I was going through some emails this morning and came across a great question from a blog reader. As you might have guessed by the title of this week’s article the question was, “How do you appraise a brandable domain name?” It’s a good question and one that I think many of my readers would be interested in so I thought, why discuss this with a broader group? One of the best things about questions like this is that there is no right answer, all I can do is share my opinion and what’s worked for me based on my own experience.
Based on my experience there is no magic formula you can use to appraise a brandable domain name. Sure, with exact-match and dictionary domains you can look at things like search volume and CPC which can give you some valuable insight into possible domain values, with brandables you’ve got nothing. Or at least you think you might have nothing when in fact you have the same thing that all domain owners have, a completely unique asset with very values that vary depending on who you ask.

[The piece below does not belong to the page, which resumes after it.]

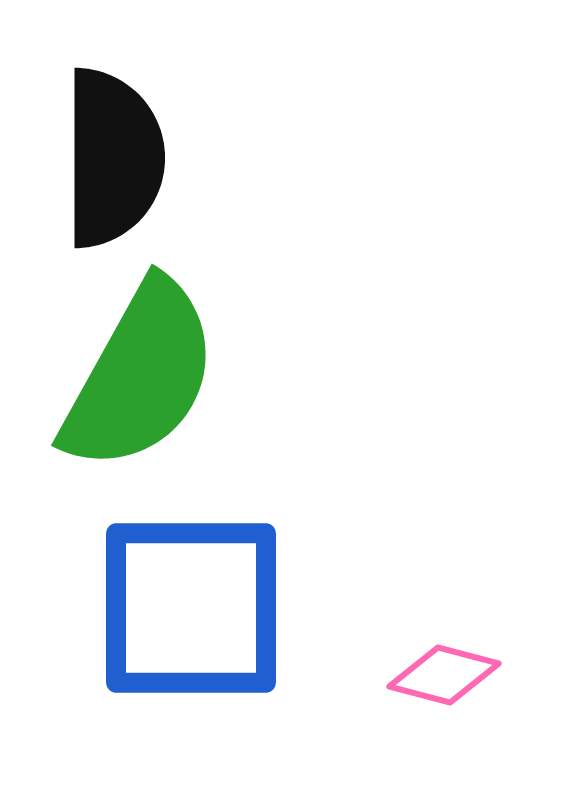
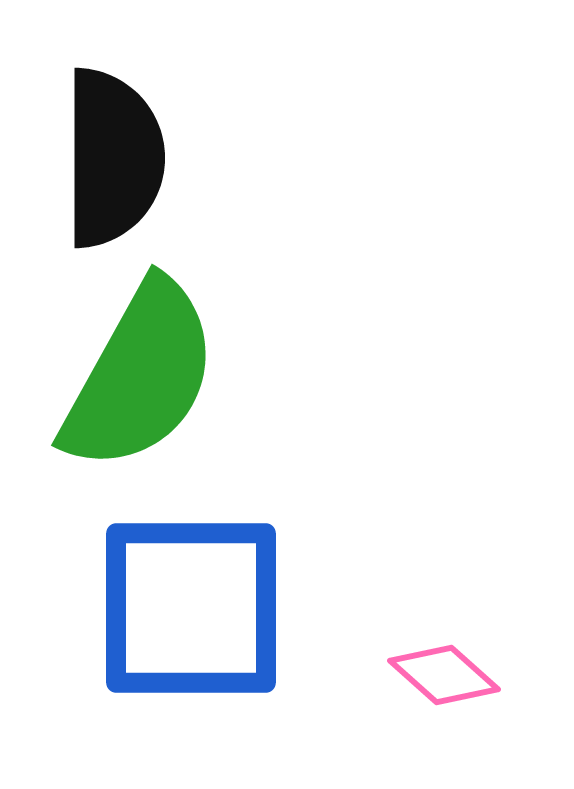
pink diamond: rotated 27 degrees clockwise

Confused yet? Don’t worry, you’re not alone. Many domain owners have a hard time determining what their brandable domains are worth and the people buying these names have the same problem. Luckily this shared problem can actually get you closer to the solution and since domain buyers and sellers both read my blog, I thought I’d look at it from both angles. First let’s look at the sellers.
How Domain Owners Appraise Brandable Domains
Domain owners should not look to “similar” sales to determine the price of their name because there really are no similar sales, every brandable really is unique. Building a brand on Cloudly.com or Cloud.ly are two different things and one buyer may want one much more than the other, or both in many cases. However, you cannot look at what Cloud.com sold for and use this as a comparable sale, it’s too different.

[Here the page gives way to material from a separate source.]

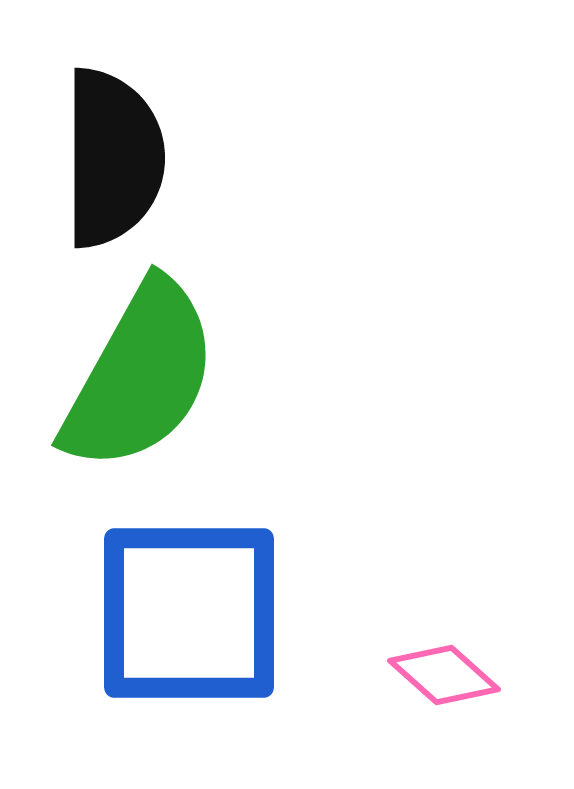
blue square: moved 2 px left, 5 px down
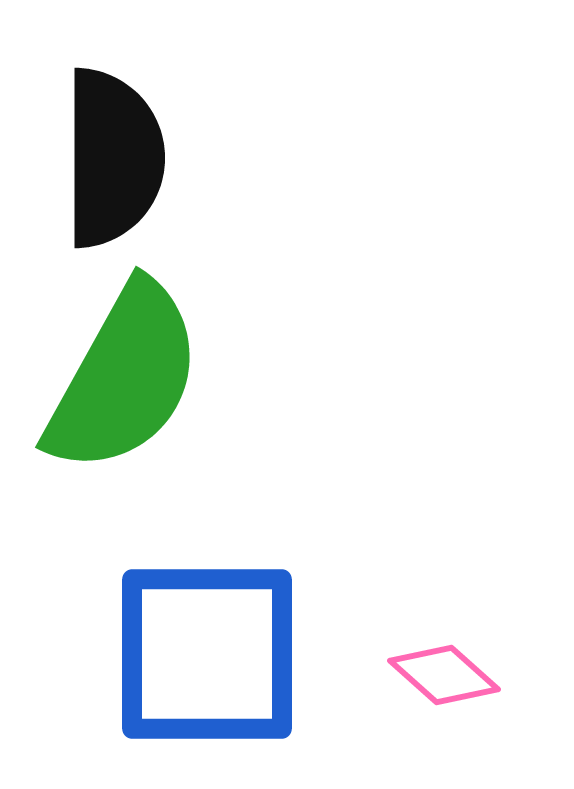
green semicircle: moved 16 px left, 2 px down
blue square: moved 18 px right, 41 px down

What I tell most domain owners who ask me this question is, “The price of the name has more to do with who the buyer is and what they want to do with it than anything else.” If the buyer is some large Fortune 500 company that wants to use your brandable domain as part of a major multi-million dollar branding campaign, $250,000 may be like chump change to them. However, if the buyer is a small bookstrapped startup $2,500 may be the max.
At the end of the day I always like to sell domains to people that are going to put them to good use. Yes, you need to make money and shouldn’t be selling names at a loss, but you should also be selling names to people that see the same value in the domain that you see. In many cases this might just be one or two people in the world, but it is one of these people that will truly value the asset that you have.
How Domain Buyers Appraise Brandable Domains
As a domain buyer you typically want to buy a domain for the lowest price possible. Sure a domain might be worth $500,000 to your business, but if you could get it for less, the money saved could go towards your bottom line. However, miss the name and go with your second choice and you could pay double that in marketing trying to promote a less-than-ideal domain.
Like most things in life it’s all about balance and compromise. Nobody buys a Hyundai because they think it is a better car than a BMW, they’d take the Bimmer if it was priced the same, they buy the Hyundai because it is cheaper and thus their expectations are lowered. The same is true with domain names, but with brandables you get into uncharted territory.
The truth is as a buyer you want to find a domain owner that sees money on a different scale than you do. You can only hope that the brandable you want is owned by someone who still sees it as valuable, but valuable means something very different to them than to you. While you may have a $500,000 budget for the name, if you can get it for $5,000 and make someone very happy then you both win. Think it doesn’t happen? Think again. I’ve heard many stories of buyers with six-figure budgets that ended-up with their top choice domain for under $10,000, it all depends on what is a meaningful amount of money to the owner.
You might not be happy with the answer but like I said above, there is no magic formula for appraising brandable domains, instead it all comes down to the buyer and the seller. If you are selling a domain, do your homework and really understand who the buyer is. If you are the buyer, get to know the seller, see if you can find what range they typically sell in and make a deal that is meaningful to them.
Last but certainly not least, remember, every deal is different just like every domain is different. You aren’t selling houses. You can’t look at what the median price in a particular neighborhood is because every domain is different. The most valuable thing you can do is really take a deep dive and get to know who you are doing a deal with because at the end of the day it’s all about the people, not the domains.